## Task to complete:
Please rewrite the listing below with each "series" changed to "data set" and everything else left as it is. Leave the pictures out of your copy.

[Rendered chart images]
'''

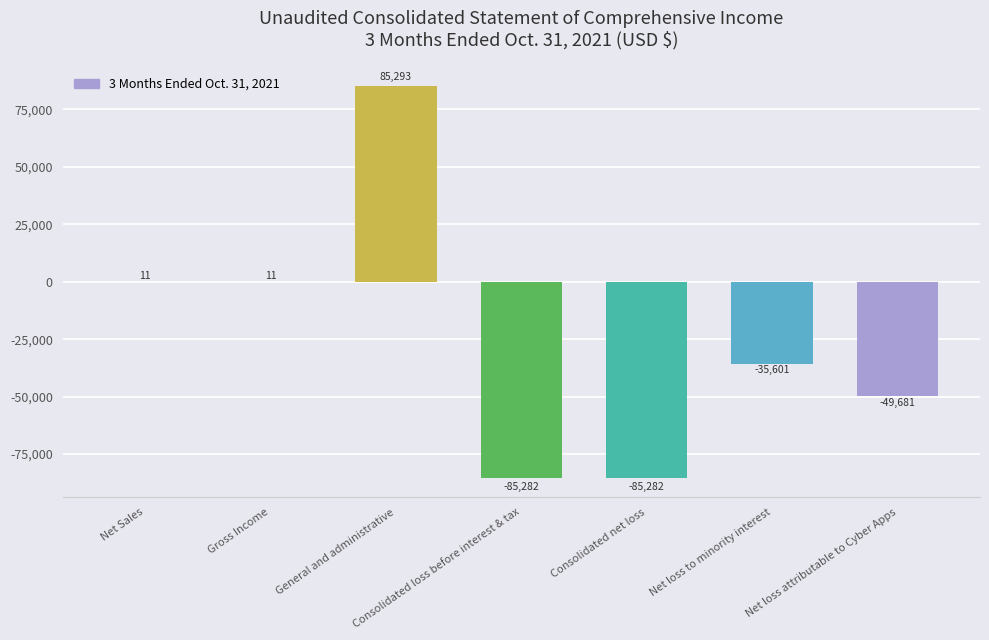

What is the sum of the values at Consolidated loss before interest & tax and Net loss to minority interest?

-120883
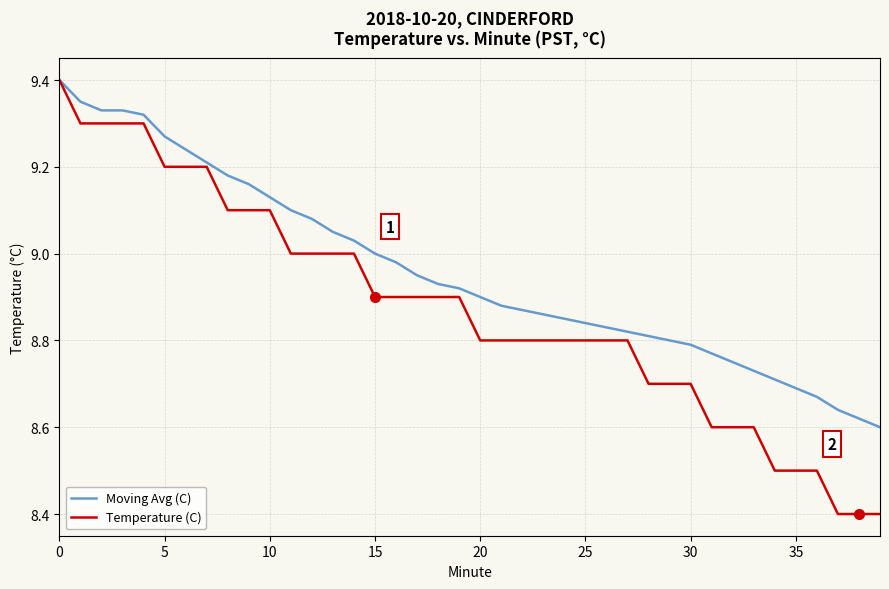

What is the difference between the second highest and second lowest values in the Temperature (C) series?

0.9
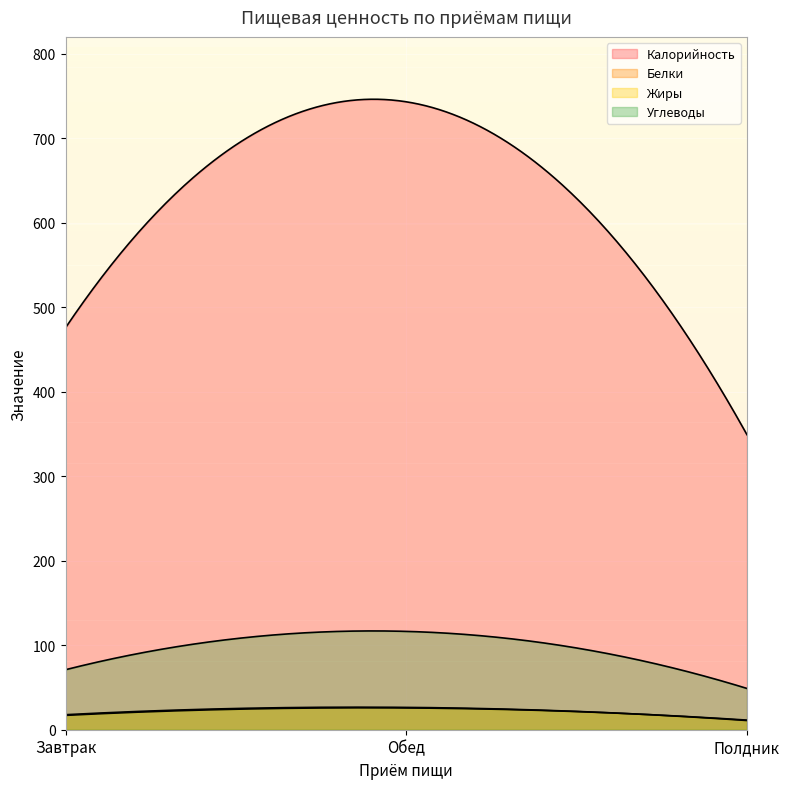

The Углеводы series shows 48.9 at Полдник. True or false?

True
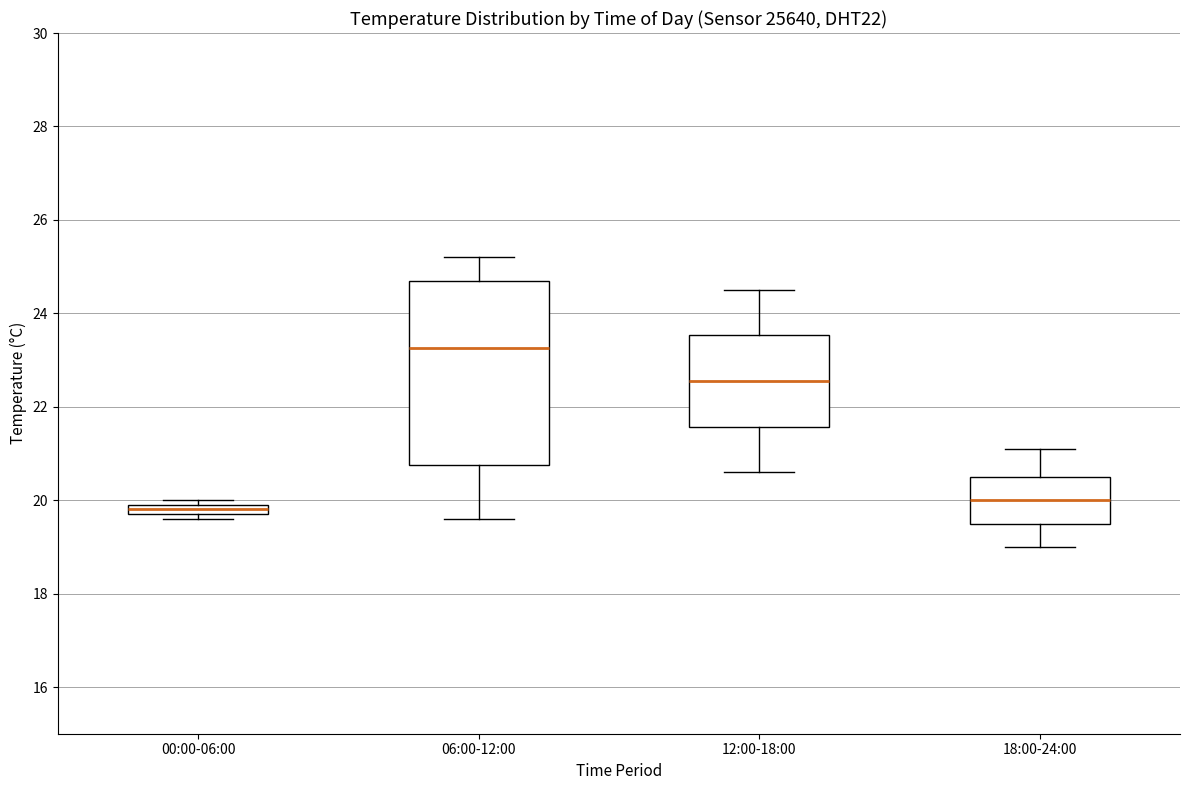

Comparing the boxes themselves (not the whiskers), which one is the tallest?

06:00-12:00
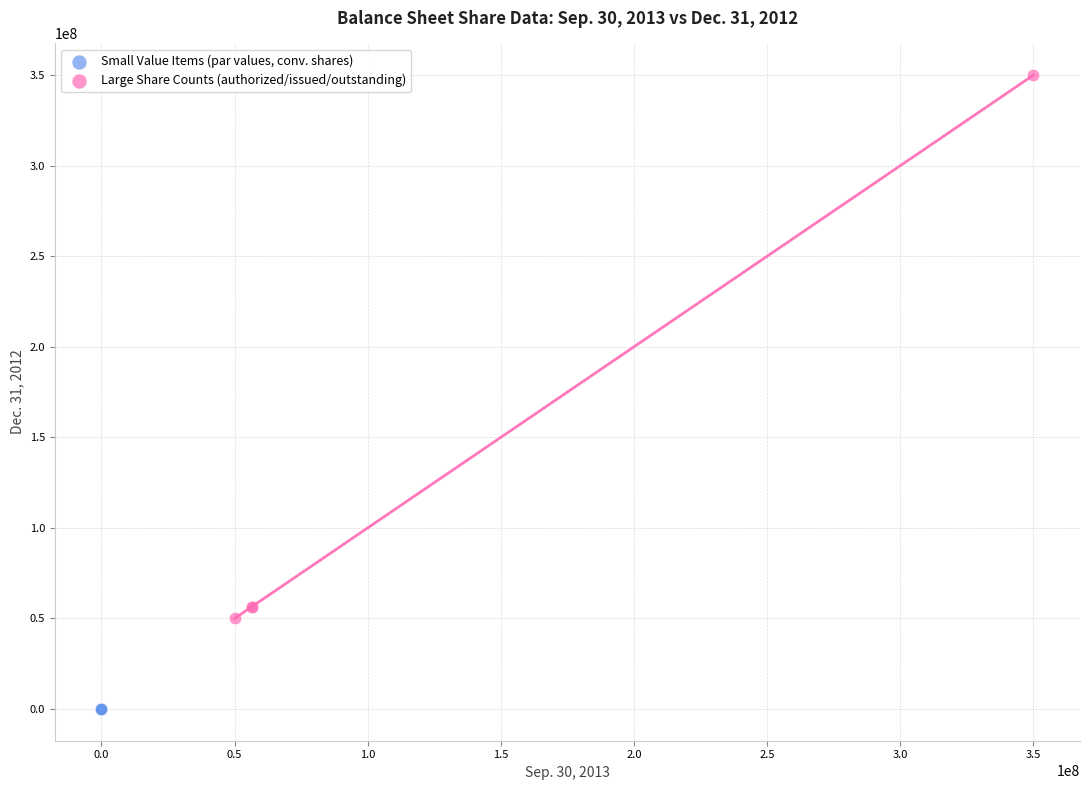

Which series reaches the maximum Y coordinate?

Large Share Counts (authorized/issued/outstanding)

'''

## Answer box:
What is the sum of the values at Consolidated loss before interest & tax and Net loss to minority interest?

-120883

What is the difference between the second highest and second lowest values in the Temperature (C) data set?

0.9

The Углеводы data set shows 48.9 at Полдник. True or false?

True

Comparing the boxes themselves (not the whiskers), which one is the tallest?

06:00-12:00

Which data set reaches the maximum Y coordinate?

Large Share Counts (authorized/issued/outstanding)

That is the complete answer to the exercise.